Observers have pointed out that the UAE, represented by the Dubai Ports World Company, controls several important Egyptian ports, which exacerbated widespread anger in Egypt over the Egyptian regime’s mismanagement of state resources in Egypt.

Dubai Ports World controls Ain Sokhna port and is heading to possess other ports and a large part of the Suez Canal Corridor project’s shares. Last December, the Ministry of Transport announced a reduction in port fees for the second time within a few months, which raised questions about the reasons why, and the repercussions. Especially since it leads, according to the Minister of Transport’s statements, to losses exceeding EGP 1 billion ($63.2 million), and it is not considered sufficient for the return of shipping lines migrating from Egypt, according to experts.

The decision mentioned above stipulates the granting of discounts for ships with a tonnage of fewer than 80,000 tonnes, 30 per cent, and up to 40 per cent for vessels higher than 80,000 tonnes. The vessels handling loading-unloading transit containers, whose number exceeds 50 containers, is granted a reduction multiplied by the number of boxes, with a maximum of 60 per cent.

Port losses

The government is trying to avoid port losses and achieve navigation stability with a set of decisions, most notably the reduction of high port fees. Kamel Minister, Minister of Transport, said: “Port fees have been reduced to stimulate navigation.” In televised statements, the minister added: “Last year, international shipping lines migrated from Egyptian ports due to the increase in service fees.” He pointed out that there were great global alliances that took place, and they owned ports and container terminals and began to withdraw from the Egyptian ports, under the pretext that the fees are high.

The Egyptian ports one by one were surpassed by many ports in the Arab region, the Mediterranean and the Red Sea. During the past two years, Port Said Port was severely affected by competition with the Mediterranean corresponding ports. Shipping lines moved from the East Port Said area due to the high fees.

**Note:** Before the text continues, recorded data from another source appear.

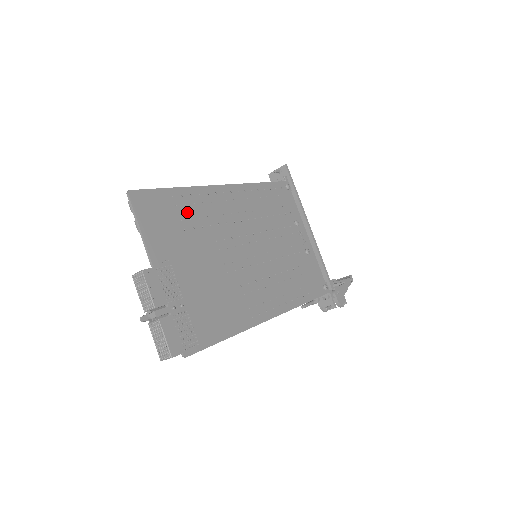
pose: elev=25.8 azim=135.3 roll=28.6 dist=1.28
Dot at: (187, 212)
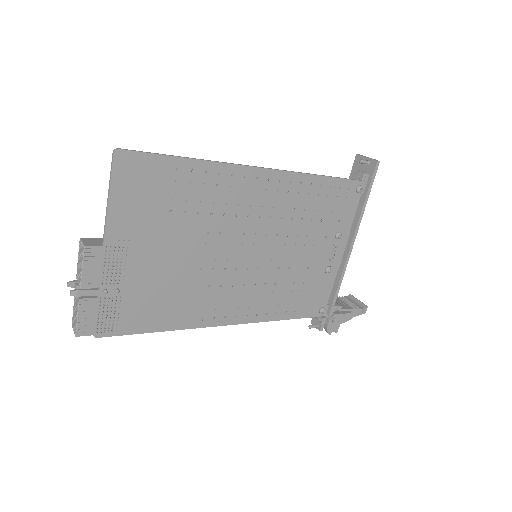
Dot at: (187, 191)
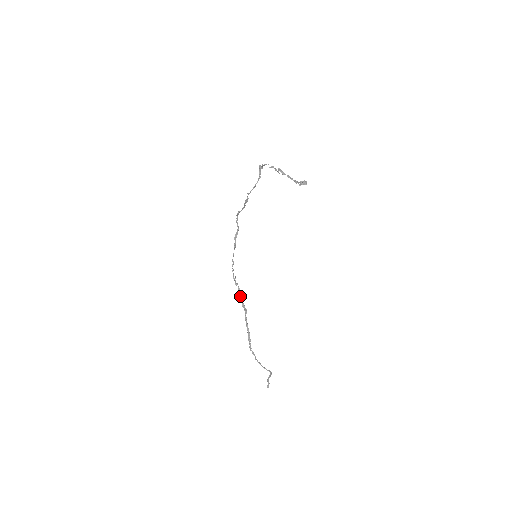
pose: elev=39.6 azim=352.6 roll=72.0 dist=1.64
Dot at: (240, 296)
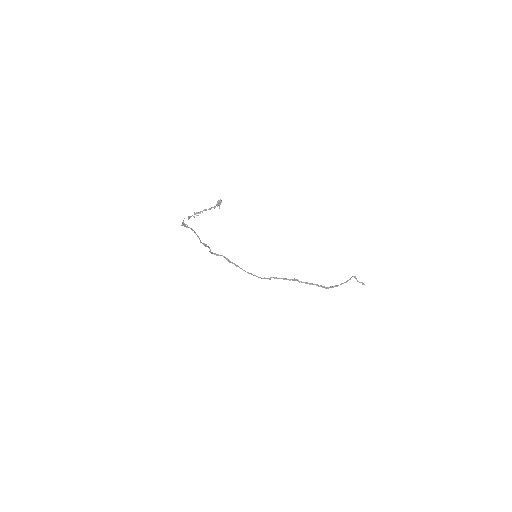
Dot at: occluded
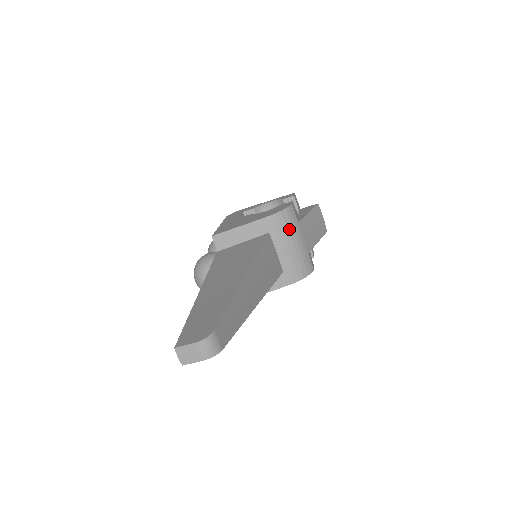
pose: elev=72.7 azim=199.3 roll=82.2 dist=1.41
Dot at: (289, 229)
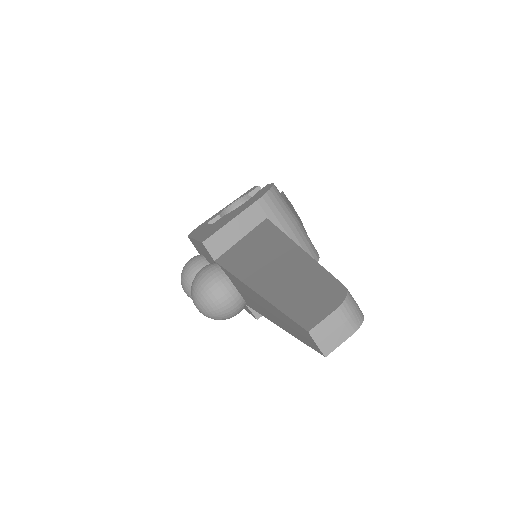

Navigation lines migration

The loss is due to the Ministry of Transport Decision No. 488 of 2015 regarding regulation for services rendered to ships in Egyptian seaports, covering about 16 shipping lines. For his part, Major General Ayman Saleh, Head of the Maritime Transport Sector at the Ministry of Transport, said, “Egypt’s share of transit is meager.” He added in press statements that the global alliances that deal with East Port Said, for example, represent only 40 per cent of those lines’ volume. Therefore, there is another 60 per cent that must be worked on attracting them and increasing the importance of their business.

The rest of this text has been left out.